Truman Capote irrumpió una noche de los años 60 en el Café Gijón de Madrid, a sangre fría, con su aureola de escritor internacional y mundano, en busca de algún chapero, y terminó comiéndose unos callos en la barra del local. La anécdota la cuenta Raúl del Pozo en el prólogo del libro ‘La noche que llegué al café Gijón’, de Francisco Umbral, recién reeditado (Austral 2012). Y añade otra.

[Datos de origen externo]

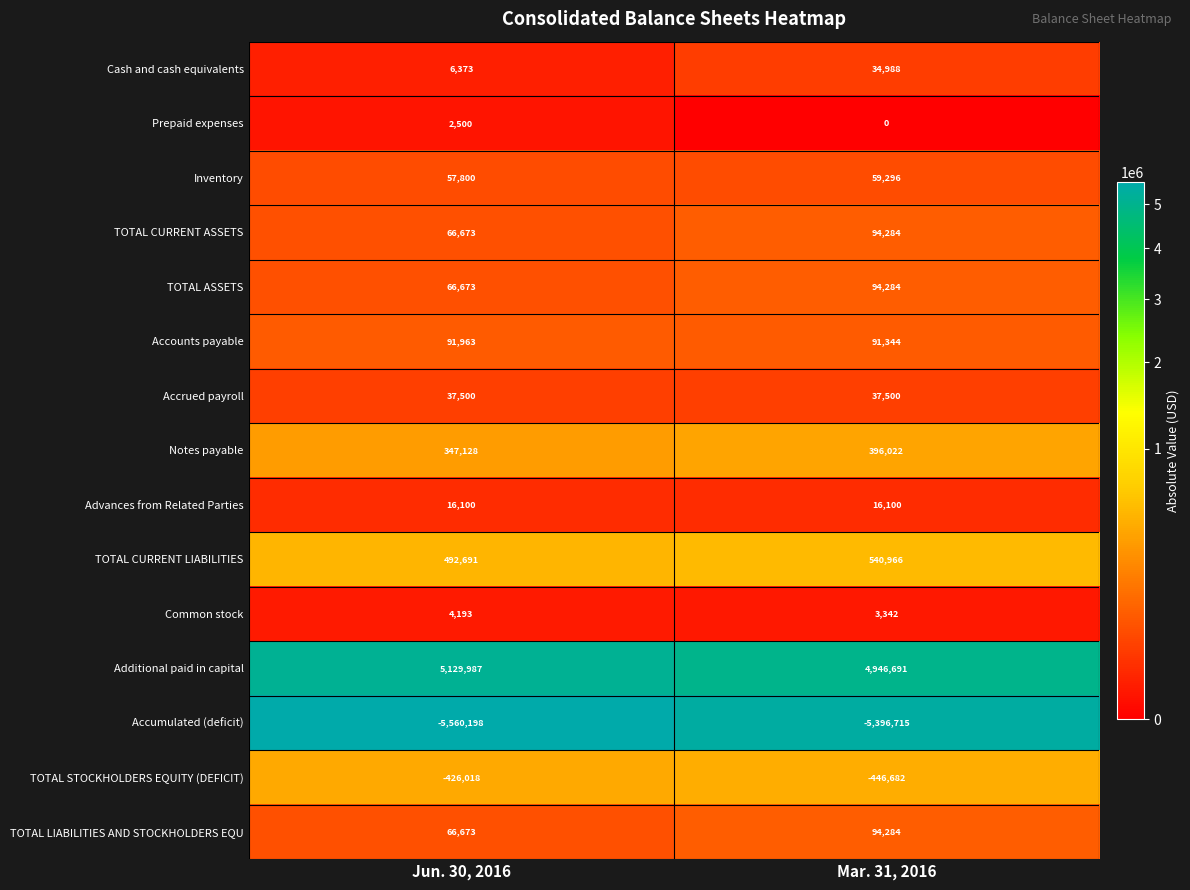

At which category is the sum across all series the highest?

Mar. 31, 2016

La musa del café por entonces era Sandra Negrín, hija del político socialista exiliado, una modelazo “con culo de avispa y lengua de víbora”, a la que “las señoras de provincia que visitaban el café” le preguntaban:
-“¿Es usted intelectual, señorita?”.
-“No señora, yo soy puta”, respondía la chica, con mucho más ingenio que el padre, aquel oscuro socialista al que acusaron de haberse llevado en la guerra el oro de España a Moscú y cuya figura no fue rehabilitada públicamente por sus propios compañeros de partido hasta noviembre de 2009.

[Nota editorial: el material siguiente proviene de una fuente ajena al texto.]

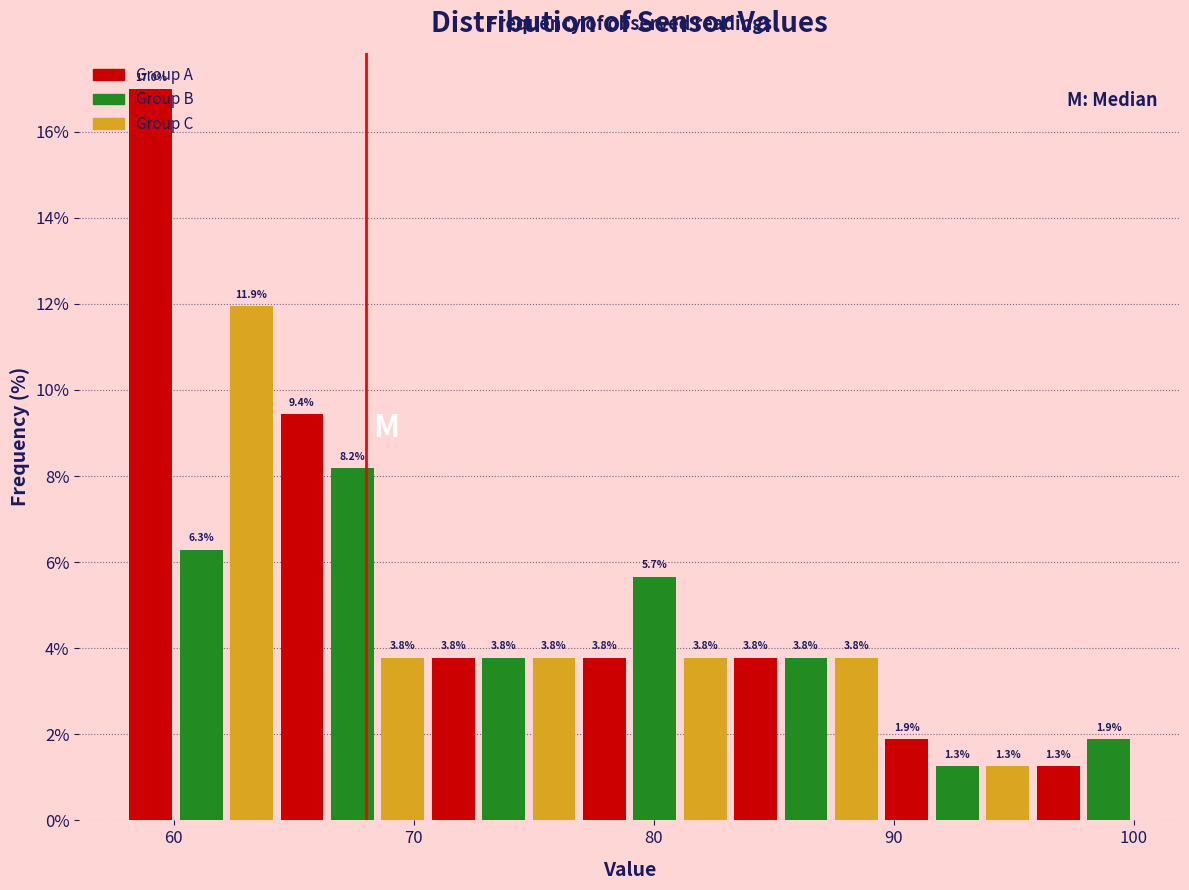

Read against the x-axis, roughly where is the centre of the tallest bar?

59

Los viejos cafés son el espejo de una ciudad, sea Madrid, Sevilla o Pontevedra, esos cafés huelen a café, pero en su atmósfera flota un clima de eternidad mezclado con el murmullo de los contertulios y el sonido de las cucharillas, de clientes vivos y muertos, de pasado y futuro, de presente detenido en el poeta anciano sentado en solitario en una mesa porque todos sus amigos ya murieron.
El café más antiguo de Madrid es el Comercial, ubicado en la glorieta de Bilbao, que data de 1887, al que Enrique Tierno Galván acudía todas las mañanas, muy temprano, antes de ir al Ayuntamiento, a desayunar churros con chocolate, y algunos días redactaba allí uno de sus bandos municipales, que eran siempre una maravilla de palabra exacta y castellano clásico.
El Comercial sigue con el mismo mobiliario, la misma luz, la misma atmósfera, la estudiante extranjera que se interesa por algún escritor español y que siempre parece la misma, de modo que las horas, los días, los años y los siglos, se detienen en la taza humeante del café. El Comercial tiene en invierno su mejor hora sobre las siete de la tarde, cuando las mesas se llenan de gente y un murmullo de voces envuelve el apresurado ir y venir de los camareros con su chaqueta blanca de camareros de toda la vida. Hubo quien dijo que al café se va huyendo de un hogar mediocre.
Ya quedan pocos famosos en los cafés. Casi nadie escribe a mano en las mesas. Hay quien llega y enciende el ordenador portátil. César González Ruano fue el último escritor vestido de escritor y viviendo en escritor que hubo en Madrid. Pero queda el café.